# Problem description
Report only how many lines of the records contain the word "edges".

# Records supplied
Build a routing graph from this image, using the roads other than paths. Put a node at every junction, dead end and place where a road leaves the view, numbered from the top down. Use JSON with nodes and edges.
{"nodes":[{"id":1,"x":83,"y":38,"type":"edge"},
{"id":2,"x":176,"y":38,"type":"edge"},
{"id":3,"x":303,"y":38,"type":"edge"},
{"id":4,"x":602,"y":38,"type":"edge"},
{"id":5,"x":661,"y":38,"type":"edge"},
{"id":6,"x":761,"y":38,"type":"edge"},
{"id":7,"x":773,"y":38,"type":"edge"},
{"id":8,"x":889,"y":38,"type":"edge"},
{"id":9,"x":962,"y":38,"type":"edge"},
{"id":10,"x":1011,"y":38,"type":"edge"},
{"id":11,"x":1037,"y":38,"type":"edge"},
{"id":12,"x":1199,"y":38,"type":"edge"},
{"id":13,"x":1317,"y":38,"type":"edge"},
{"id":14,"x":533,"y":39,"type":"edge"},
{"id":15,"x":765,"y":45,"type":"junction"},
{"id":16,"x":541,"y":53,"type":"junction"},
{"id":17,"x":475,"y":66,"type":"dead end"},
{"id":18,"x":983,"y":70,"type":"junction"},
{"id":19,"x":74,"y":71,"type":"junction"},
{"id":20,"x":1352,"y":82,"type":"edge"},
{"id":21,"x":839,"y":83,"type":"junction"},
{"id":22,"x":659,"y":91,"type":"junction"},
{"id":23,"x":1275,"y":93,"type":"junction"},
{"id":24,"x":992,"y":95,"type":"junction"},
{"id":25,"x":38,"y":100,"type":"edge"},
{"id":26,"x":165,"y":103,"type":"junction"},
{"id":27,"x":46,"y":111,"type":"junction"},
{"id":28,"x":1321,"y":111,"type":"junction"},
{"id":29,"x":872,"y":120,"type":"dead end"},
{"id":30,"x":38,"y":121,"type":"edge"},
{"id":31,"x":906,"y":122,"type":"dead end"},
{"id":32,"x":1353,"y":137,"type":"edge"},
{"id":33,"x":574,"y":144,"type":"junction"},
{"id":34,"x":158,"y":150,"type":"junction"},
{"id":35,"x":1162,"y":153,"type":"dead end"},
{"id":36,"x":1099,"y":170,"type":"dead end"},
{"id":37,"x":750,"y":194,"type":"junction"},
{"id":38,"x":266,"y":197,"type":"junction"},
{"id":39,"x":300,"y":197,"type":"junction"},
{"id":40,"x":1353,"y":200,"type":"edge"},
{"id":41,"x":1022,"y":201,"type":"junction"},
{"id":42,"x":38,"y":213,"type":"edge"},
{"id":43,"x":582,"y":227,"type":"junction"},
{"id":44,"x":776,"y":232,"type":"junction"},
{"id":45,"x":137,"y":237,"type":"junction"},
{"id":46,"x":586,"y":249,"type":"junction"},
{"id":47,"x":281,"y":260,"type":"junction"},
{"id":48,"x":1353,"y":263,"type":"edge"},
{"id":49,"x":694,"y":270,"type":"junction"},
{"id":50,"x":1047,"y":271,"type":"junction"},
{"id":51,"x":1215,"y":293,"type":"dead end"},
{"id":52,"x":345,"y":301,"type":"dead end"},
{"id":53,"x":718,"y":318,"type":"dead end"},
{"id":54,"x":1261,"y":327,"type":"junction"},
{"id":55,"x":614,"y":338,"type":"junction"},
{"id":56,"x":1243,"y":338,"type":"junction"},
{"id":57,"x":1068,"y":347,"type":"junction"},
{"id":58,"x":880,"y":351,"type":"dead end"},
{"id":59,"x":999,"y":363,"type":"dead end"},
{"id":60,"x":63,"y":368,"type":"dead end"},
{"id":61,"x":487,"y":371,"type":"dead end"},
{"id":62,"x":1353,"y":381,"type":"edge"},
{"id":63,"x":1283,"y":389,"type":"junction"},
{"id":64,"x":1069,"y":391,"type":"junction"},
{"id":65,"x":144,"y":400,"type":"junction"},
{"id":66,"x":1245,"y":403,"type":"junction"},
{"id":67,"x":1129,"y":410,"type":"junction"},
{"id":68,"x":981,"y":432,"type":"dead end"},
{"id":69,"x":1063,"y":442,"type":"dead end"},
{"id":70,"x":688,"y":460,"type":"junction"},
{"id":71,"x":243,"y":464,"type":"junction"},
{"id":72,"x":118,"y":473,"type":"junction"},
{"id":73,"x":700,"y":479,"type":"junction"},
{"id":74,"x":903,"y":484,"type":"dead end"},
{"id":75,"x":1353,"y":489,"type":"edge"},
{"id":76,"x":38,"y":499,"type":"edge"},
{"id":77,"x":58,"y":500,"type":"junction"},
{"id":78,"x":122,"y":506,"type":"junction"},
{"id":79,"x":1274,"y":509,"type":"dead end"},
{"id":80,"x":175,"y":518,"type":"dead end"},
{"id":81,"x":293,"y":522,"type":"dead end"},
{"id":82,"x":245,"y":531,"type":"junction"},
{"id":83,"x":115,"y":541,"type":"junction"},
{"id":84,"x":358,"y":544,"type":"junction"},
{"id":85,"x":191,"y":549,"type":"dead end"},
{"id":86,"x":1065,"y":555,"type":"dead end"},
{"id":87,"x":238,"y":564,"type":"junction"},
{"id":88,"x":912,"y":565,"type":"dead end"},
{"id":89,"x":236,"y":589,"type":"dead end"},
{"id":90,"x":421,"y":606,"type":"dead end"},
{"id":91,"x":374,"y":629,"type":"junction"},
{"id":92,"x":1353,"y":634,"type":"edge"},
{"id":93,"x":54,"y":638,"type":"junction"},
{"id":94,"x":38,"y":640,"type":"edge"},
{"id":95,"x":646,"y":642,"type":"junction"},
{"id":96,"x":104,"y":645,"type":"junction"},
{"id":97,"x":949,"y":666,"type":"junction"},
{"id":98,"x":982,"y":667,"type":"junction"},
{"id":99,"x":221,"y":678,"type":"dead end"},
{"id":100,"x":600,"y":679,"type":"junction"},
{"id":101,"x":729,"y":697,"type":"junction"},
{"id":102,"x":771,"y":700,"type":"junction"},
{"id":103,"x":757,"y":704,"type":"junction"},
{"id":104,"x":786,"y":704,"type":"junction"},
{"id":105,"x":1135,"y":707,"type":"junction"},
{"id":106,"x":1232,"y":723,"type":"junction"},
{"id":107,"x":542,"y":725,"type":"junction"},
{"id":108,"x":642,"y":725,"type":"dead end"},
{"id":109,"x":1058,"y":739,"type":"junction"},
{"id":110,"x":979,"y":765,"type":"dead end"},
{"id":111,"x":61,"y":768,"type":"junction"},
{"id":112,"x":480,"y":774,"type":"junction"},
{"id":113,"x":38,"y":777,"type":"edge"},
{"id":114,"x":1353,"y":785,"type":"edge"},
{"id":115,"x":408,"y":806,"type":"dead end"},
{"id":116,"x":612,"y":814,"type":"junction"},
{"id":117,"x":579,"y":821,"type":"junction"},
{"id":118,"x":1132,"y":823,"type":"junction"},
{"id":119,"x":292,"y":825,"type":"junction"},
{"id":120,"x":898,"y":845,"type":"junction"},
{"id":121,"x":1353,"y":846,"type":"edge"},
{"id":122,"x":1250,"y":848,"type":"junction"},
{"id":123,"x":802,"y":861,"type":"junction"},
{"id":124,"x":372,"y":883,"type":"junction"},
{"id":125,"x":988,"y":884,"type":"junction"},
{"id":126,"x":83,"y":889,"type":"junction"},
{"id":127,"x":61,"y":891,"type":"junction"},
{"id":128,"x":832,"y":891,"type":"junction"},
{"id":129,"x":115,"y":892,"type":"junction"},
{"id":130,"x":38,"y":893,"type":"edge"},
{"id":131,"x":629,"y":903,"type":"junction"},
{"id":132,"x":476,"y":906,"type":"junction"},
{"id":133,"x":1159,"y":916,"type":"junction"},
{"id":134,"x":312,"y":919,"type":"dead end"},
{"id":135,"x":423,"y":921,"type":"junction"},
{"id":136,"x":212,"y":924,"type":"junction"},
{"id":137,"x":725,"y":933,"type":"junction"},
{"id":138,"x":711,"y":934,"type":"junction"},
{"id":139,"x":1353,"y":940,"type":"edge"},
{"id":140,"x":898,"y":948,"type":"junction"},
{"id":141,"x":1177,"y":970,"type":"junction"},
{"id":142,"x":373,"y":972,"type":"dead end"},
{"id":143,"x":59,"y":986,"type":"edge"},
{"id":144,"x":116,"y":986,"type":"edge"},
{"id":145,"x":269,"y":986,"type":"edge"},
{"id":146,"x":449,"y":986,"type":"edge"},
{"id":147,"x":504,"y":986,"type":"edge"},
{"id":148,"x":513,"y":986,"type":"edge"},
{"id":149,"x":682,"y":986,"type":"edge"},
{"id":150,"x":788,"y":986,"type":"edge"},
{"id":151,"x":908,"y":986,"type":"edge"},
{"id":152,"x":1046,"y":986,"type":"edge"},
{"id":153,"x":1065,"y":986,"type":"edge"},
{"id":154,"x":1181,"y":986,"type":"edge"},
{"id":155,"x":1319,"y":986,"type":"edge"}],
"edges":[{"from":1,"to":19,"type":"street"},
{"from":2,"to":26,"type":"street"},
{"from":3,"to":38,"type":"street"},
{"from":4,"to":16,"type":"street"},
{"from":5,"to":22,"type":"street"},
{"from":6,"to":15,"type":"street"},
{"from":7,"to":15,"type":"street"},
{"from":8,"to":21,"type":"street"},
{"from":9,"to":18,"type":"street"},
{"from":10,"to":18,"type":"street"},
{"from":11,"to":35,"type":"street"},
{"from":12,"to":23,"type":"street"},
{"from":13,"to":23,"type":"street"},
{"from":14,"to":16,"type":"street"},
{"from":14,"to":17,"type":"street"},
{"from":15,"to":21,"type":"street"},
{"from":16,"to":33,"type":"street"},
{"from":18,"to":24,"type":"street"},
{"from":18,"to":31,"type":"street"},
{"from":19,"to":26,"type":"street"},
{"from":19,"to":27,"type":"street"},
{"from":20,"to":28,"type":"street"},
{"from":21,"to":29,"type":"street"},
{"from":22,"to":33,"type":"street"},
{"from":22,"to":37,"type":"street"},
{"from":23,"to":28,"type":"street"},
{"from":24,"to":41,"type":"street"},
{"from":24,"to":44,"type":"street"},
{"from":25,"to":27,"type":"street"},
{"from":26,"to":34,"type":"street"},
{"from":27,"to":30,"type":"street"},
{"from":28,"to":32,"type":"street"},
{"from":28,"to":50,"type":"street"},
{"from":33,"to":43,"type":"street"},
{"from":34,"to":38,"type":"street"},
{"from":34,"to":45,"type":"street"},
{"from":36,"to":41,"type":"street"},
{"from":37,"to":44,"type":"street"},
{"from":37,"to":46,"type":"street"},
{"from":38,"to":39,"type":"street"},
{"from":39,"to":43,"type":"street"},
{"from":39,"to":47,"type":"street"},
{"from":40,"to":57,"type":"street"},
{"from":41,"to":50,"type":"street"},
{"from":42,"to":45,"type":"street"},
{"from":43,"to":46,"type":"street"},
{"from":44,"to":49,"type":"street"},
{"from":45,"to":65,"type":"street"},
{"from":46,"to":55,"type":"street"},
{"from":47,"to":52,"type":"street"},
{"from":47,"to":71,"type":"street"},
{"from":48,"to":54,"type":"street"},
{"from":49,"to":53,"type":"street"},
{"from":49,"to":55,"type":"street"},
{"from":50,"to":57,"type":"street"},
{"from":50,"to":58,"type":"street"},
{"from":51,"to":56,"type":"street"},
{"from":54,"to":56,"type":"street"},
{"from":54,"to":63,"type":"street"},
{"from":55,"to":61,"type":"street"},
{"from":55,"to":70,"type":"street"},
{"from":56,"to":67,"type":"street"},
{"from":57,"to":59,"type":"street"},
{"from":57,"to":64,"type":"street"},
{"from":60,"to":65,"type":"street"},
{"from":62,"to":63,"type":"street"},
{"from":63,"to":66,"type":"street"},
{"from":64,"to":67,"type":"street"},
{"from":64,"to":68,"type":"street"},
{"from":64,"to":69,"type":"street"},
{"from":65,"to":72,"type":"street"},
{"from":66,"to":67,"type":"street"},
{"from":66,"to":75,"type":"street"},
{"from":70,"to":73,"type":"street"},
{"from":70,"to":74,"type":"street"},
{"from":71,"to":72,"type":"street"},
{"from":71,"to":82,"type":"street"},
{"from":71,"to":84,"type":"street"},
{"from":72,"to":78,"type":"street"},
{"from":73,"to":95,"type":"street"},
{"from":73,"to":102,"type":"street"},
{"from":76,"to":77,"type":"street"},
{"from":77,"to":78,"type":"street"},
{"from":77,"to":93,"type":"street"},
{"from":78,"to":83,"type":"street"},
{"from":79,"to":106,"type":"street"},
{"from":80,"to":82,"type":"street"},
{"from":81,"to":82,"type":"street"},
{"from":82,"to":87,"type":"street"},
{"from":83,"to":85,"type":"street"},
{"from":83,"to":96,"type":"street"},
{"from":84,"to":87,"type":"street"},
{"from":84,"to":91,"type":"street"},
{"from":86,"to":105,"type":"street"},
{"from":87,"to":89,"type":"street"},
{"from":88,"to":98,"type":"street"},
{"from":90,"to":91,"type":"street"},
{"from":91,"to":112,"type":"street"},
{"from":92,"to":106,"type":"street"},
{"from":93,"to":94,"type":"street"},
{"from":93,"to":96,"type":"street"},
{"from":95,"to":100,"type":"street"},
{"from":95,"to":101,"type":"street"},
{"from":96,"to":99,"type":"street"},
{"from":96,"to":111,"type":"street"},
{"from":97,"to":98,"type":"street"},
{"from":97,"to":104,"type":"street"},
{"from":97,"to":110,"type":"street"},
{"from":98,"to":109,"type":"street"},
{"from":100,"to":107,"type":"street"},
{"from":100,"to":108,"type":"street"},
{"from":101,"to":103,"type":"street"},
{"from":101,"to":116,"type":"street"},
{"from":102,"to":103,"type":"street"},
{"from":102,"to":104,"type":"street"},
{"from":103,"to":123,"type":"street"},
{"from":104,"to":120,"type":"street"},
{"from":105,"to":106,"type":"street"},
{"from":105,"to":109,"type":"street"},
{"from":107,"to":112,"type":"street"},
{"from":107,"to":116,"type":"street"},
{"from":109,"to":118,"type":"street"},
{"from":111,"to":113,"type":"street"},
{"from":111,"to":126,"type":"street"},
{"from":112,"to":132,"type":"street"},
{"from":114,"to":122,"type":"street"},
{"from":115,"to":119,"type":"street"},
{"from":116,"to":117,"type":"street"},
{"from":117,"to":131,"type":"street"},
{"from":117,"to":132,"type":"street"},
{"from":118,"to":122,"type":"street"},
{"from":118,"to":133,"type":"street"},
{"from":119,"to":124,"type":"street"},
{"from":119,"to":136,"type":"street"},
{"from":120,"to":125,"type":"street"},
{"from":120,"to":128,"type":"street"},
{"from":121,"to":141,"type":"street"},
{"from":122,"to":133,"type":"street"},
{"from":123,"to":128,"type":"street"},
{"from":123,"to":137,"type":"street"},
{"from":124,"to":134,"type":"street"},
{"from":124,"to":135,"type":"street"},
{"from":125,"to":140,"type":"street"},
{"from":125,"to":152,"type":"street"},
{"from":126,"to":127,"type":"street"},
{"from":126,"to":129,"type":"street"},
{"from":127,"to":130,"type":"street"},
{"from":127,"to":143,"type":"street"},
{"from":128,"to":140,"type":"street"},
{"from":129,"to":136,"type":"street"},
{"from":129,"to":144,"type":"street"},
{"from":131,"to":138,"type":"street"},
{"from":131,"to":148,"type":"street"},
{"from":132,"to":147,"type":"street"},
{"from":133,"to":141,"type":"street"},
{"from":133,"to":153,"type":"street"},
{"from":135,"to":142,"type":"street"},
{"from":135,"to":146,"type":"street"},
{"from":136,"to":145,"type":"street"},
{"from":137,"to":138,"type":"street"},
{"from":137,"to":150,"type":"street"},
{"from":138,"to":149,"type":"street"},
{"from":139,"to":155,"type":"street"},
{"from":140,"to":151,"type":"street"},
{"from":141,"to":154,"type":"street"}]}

# Expected answer
2